To celebrate, I gave a typically badly-prepared lecture on Halloween in the US and its origins; then we made pumpkin cookies out of pseudo-sugar cookies and black and white Betty Crocker icing. The icing was super-expensive due to import taxes; I bought a vial of orange food-color to dye the white icing only to discover that it was orange
flavoring (yes, I am always this bumbling). So, the cookies
smelled orange and black at least; instead of making jack-o-lantern cookies, we made ghost cookies. I told them about my supernatural experiences in life. And today I've been eating the rest of the icing despite a case of diarrhea.
I also visited the "Ghost House" which is sort of a third-world version of a Haunted House. The high school kids comandeered a classroom and dangled lots of black sheets from the ceiling. They also shrouded themselves in rags and turned out the lights with the exception of a few strobe lights. They then screamed and pushed us around, and grabbed our legs as we tried to weave our way through the dangling black sheets. Although I don't think this country really understands the concept of "Halloween", I think the "Ghost House" was probably a lot freakier than any haunted house I yawned through in the US.
In short, a good time was had by all.
I am still at the Okay Guesthouse; I need to begin to find an apartment. I also need to start learning Khmer. I bought a course at Monument Books, complete with CDs. The problem is that I don't have a CD player, and no one in Phnom Penh sells them except in the form of PlayStations and DVD players. Another problem, since I don't have access to a TV. Damn: the resources are right there, and my own backwardness prevents me from utilizing them. My driver knows of my ambition to communicate with the locals, so he teaches me a few words at least. And he made a point of telling everyone on the block, so whenever I leave the shelter of Okay Guesthouse, I get bombarded by bored tuk-tuk drivers saying Hello and Hi to me in Khmer. And one way or another, I'll learn how to say stuff.

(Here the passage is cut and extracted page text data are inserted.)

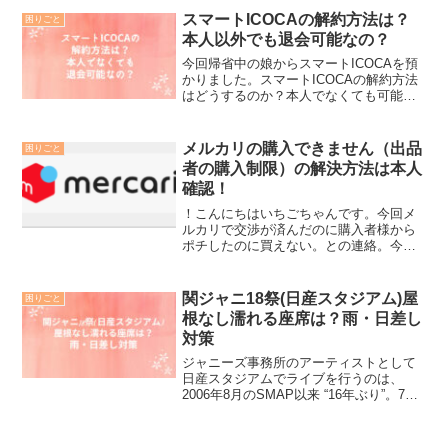
わかりにくい説明（笑）を読んで簡単に
スマートICOCAの解約方法は？
困りごと
解説したいと思います...
本人以外でも退会可能なの？
今回帰省中の娘からスマートICOCAを預
かりました。スマートICOCAの解約方法
はどうするのか？本人でなくても可能
か？について調べてみました。結論、住
所が違う家族は本人でないと無理です。
「スマートICOCAを解約してデポジット
メルカリの購入できません（出品
困りごと
（500円）あ...
者の購入制限）の解決方法は本人
確認！
！こんにちはいちごちゃんです。今回メ
ルカリで交渉が済んだのに購入者様から
ポチしたのに買えない。との連絡。今回
は急ぐのでキャンセルしますと言うこと
でした。（泣）結論から言いますと重要
なメールをいちごちゃんはチェックして
関ジャニ18祭(日産スタジアム)屋
困りごと
なかったんです。せっかく...
根なし濡れる座席は？雨・日差し
対策
ジャニーズ事務所のアーティストとして
日産スタジアムでライブを行うのは、
2006年8月のSMAP以来 “16年ぶり”。7月
に2日間開催され、7万人を動員する予定
です。ジャニ18祭(日産スタジアム)屋根な
し濡れる座席は？雨・日差し対策につい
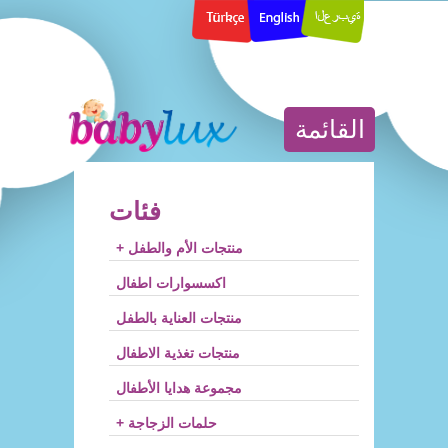
القائمة
فئات
+ منتجات الأم والطفل
اكسسوارات اطفال
منتجات العناية بالطفل
منتجات تغذية الاطفال
مجموعة هدايا الأطفال
+ حلمات الزجاجة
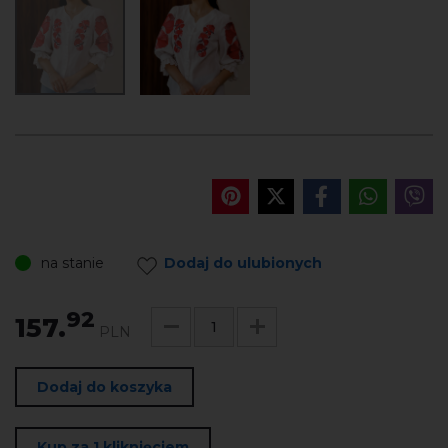
na stanie
Dodaj do ulubionych
92
157.
PLN
Dodaj do koszyka
Kup za 1 kliknięciem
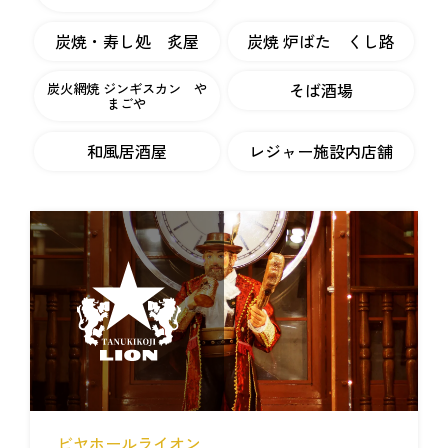
炭焼・寿し処 炙屋
炭焼 炉ばた くし路
そば酒場
炭火網焼 ジンギスカン や
まごや
和風居酒屋
レジャー施設内店舗
ビヤホールライオン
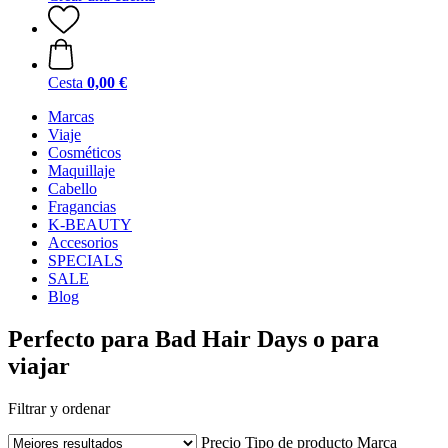
Cesta
0,00 €
Marcas
Viaje
Cosméticos
Maquillaje
Cabello
Fragancias
K-BEAUTY
Accesorios
SPECIALS
SALE
Blog
Perfecto para Bad Hair Days o para
viajar
Filtrar y ordenar
Precio
Tipo de producto
Marca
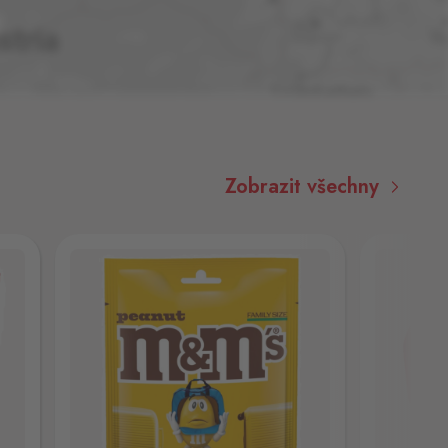
Zobrazit všechny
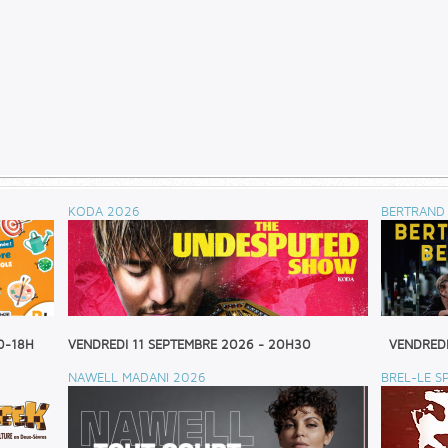
KODA 2026
BERTRAND 
0-18H
VENDREDI 11 SEPTEMBRE 2026 - 20H30
VENDREDI
NAWELL MADANI 2026
BREL-LE S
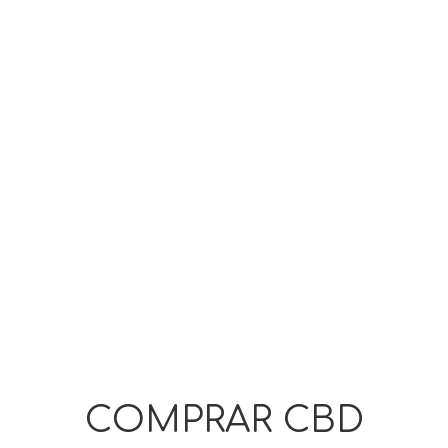
COMPRAR CBD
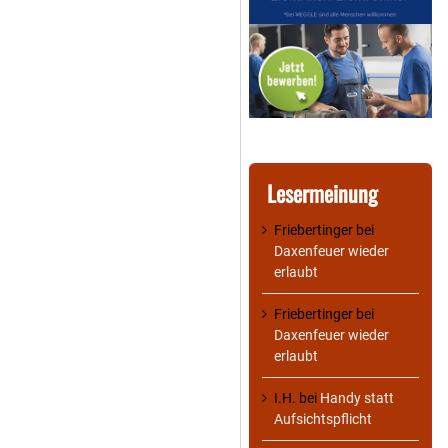
Lesermeinung
Friebertinger
bei
Daxenfeuer wieder
erlaubt
Friebertinger
bei
Daxenfeuer wieder
erlaubt
I.H.
bei
Handy statt
Aufsichtspflicht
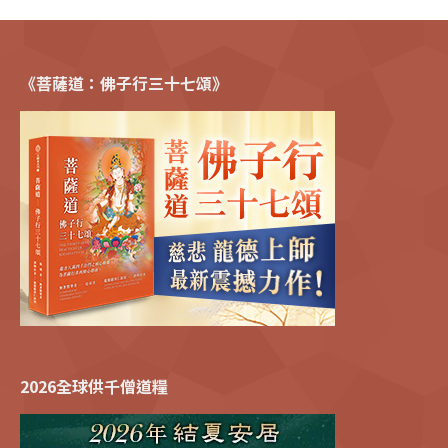
《菩薩道：佛子行三十七頌》
2026全球供千僧道糧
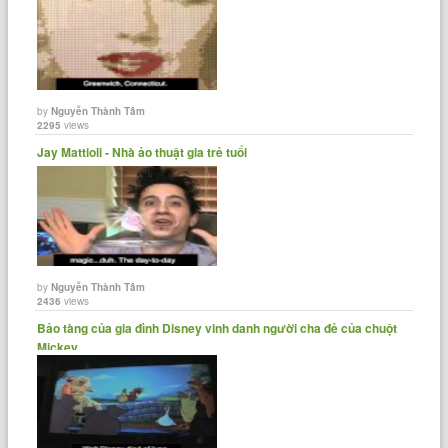
by
Nguyễn Thành Tâm
2295
views
Jay Mattioli - Nhà ảo thuật gia trẻ tuổi
by
Nguyễn Thành Tâm
2436
views
Bảo tàng của gia đình Disney vinh danh người cha đẻ của chuột
Mickey.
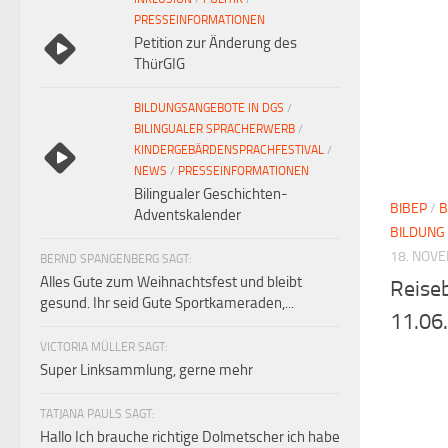
PRESSEINFORMATIONEN
Petition zur Änderung des
ThürGIG
BILDUNGSANGEBOTE IN DGS
/
BILINGUALER SPRACHERWERB
/
KINDERGEBÄRDENSPRACHFESTIVAL
/
NEWS
/
PRESSEINFORMATIONEN
Bilingualer Geschichten-
BIBEP
/
B
Adventskalender
BILDUNG
18. NOV
BERND SPANGENBERG SAGT:
Alles Gute zum Weihnachtsfest und bleibt
Reise
gesund. Ihr seid Gute Sportkameraden,...
11.06
VICTORIA MÜLLER SAGT:
Super Linksammlung, gerne mehr
TATJANA PAULS SAGT:
Hallo Ich brauche richtige Dolmetscher ich habe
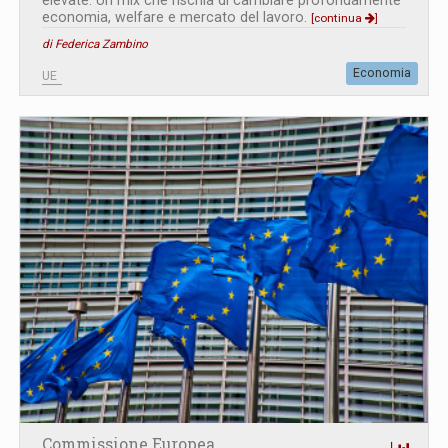
elevate. Un mix che rischia di cambiare profondamente
economia, welfare e mercato del lavoro.
[continua
]
di Federica Zambino
Economia
UE
Commissione Europea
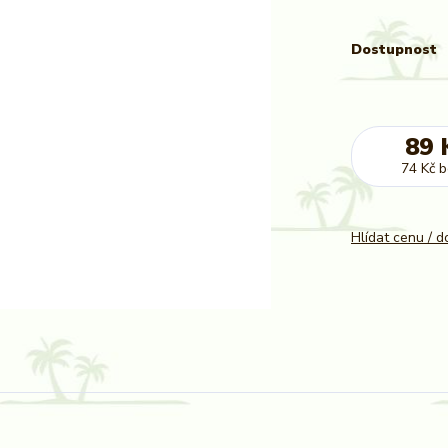
Dostupnost
89 
74 Kč
b
Hlídat cenu / 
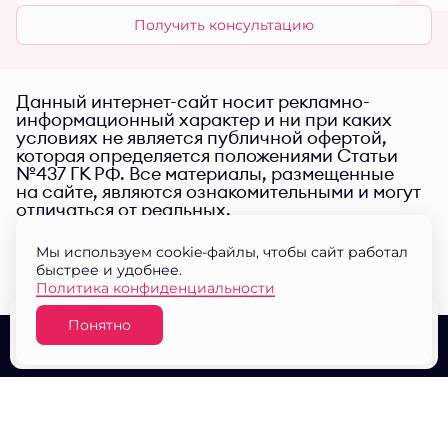
Получить консультацию
Данный интернет-сайт носит рекламно-
информационный характер и ни при каких
условиях не является публичной офертой,
которая определяется положениями Статьи
№437 ГК РФ. Все материалы, размещенные
на сайте, являются ознакомительными и могут
отличаться от реальных.
Мы используем cookie-файлы, чтобы сайт работал
быстрее и удобнее.
Политика конфиденциальности
Понятно
Узнать цену
О проекте
Выбор квартир
Документы
© ЖК "Малина парк" 2026
Разработано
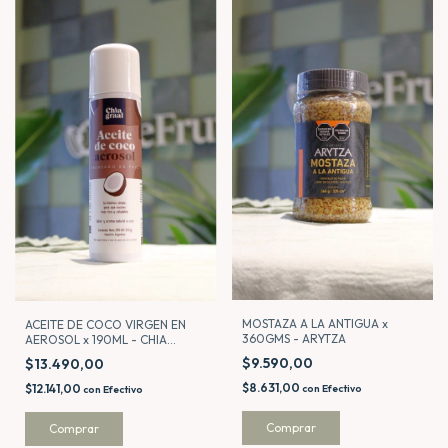
MOSTAZA A LA ANTIGUA x
ACEITE DE COCO VIRGEN EN
360GMS - ARYTZA
AEROSOL x 190ML - CHIA
GRAAL
$9.590,00
$13.490,00
$8.631,00
$12.141,00
con
Efectivo
con
Efectivo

I guess I can't complain. I have seen blue sky every day for the last two weeks--which is something I saw on maybe six days out of as many months in China. I don't sit around an empty apartment bored four days out of the week. I don't have to put up with parents observing and judging my teaching, and I don't have to put up with an ignorant populace staring me down every waking moment of my existence. Although I'll probably be attacked by more dangerous
thugs than in Jining, and although I am likely to contract dengue fever and malaria here, I guess there will always be trade-offs. This is my life: as good as it gets!